(Stored items from a collection)
##############################

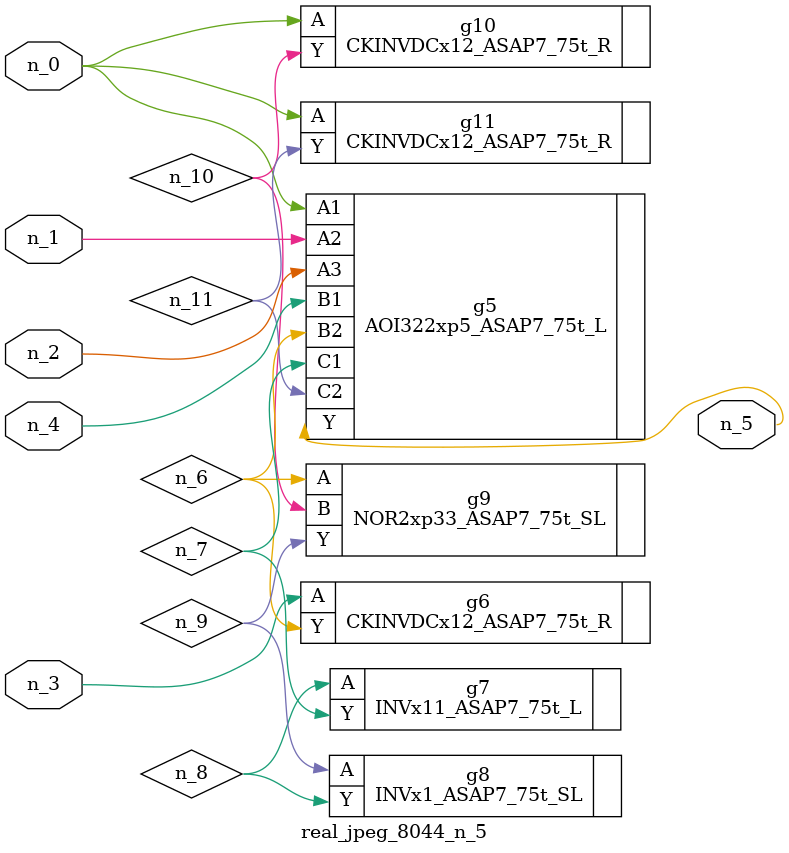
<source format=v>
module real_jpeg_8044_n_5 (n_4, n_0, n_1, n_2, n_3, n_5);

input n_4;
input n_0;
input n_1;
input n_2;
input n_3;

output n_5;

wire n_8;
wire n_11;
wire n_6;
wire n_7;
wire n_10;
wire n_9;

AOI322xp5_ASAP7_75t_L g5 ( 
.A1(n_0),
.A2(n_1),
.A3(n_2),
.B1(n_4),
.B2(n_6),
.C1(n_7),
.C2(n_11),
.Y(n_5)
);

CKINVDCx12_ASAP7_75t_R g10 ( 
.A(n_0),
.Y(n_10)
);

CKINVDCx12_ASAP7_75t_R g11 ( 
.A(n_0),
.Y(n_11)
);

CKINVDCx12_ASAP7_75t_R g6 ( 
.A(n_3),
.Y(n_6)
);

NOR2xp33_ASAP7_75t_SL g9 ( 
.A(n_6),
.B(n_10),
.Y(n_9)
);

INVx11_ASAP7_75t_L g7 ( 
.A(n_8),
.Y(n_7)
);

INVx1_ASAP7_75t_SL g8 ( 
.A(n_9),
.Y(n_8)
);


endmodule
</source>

##############################

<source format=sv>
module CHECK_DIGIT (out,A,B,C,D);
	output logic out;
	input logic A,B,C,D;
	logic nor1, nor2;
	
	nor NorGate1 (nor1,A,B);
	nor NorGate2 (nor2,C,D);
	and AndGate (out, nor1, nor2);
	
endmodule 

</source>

##############################

=== ASSIGNMENT ===
Starting from the records above, filter out all lines except those containing the word "wire".

=== RESPONSE FOR THIS EXERCISE ===
wire n_8;
wire n_11;
wire n_6;
wire n_7;
wire n_10;
wire n_9;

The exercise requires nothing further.